Stored records
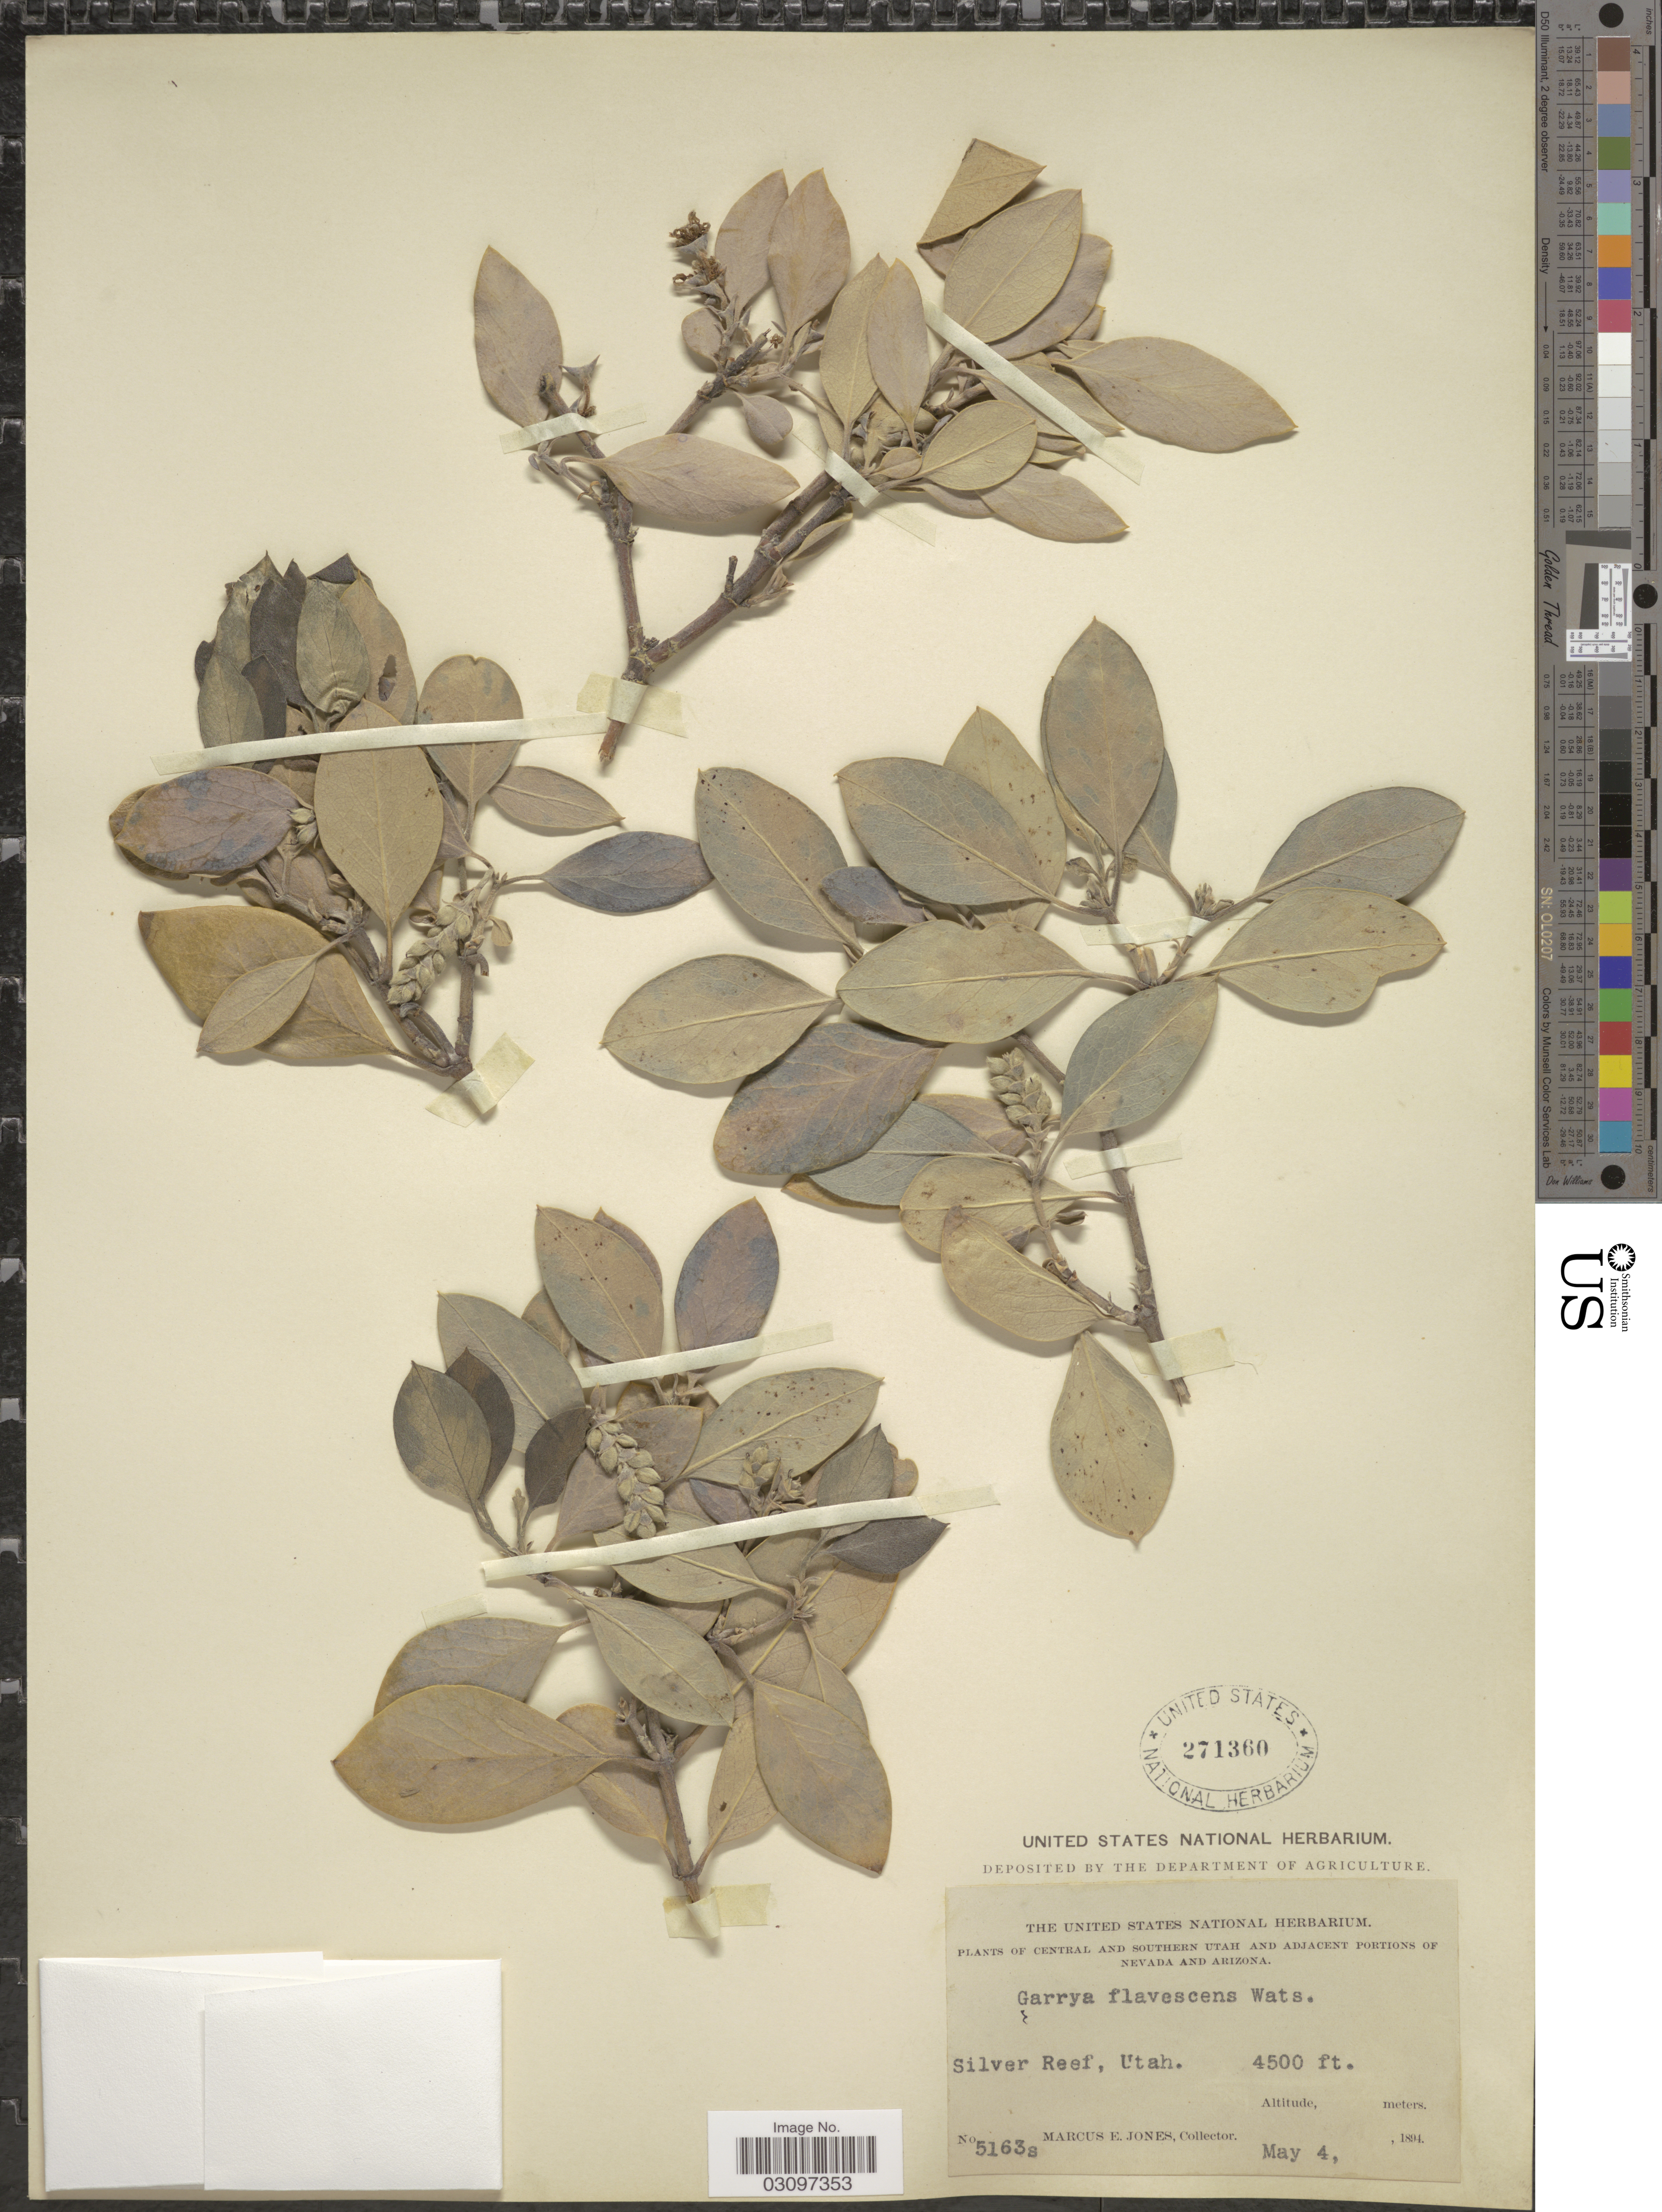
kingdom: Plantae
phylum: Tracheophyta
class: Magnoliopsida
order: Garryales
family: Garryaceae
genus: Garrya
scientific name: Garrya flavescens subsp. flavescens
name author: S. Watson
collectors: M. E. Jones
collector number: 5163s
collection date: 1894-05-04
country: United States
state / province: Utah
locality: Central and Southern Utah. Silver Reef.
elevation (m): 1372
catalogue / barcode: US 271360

• _Task to complete_
Print every line of the data above word for word, leaving out the pictures.

• _The result_
kingdom: Plantae
phylum: Tracheophyta
class: Magnoliopsida
order: Garryales
family: Garryaceae
genus: Garrya
scientific name: Garrya flavescens subsp. flavescens
name author: S. Watson
collectors: M. E. Jones
collector number: 5163s
collection date: 1894-05-04
country: United States
state / province: Utah
locality: Central and Southern Utah. Silver Reef.
elevation (m): 1372
catalogue / barcode: US 271360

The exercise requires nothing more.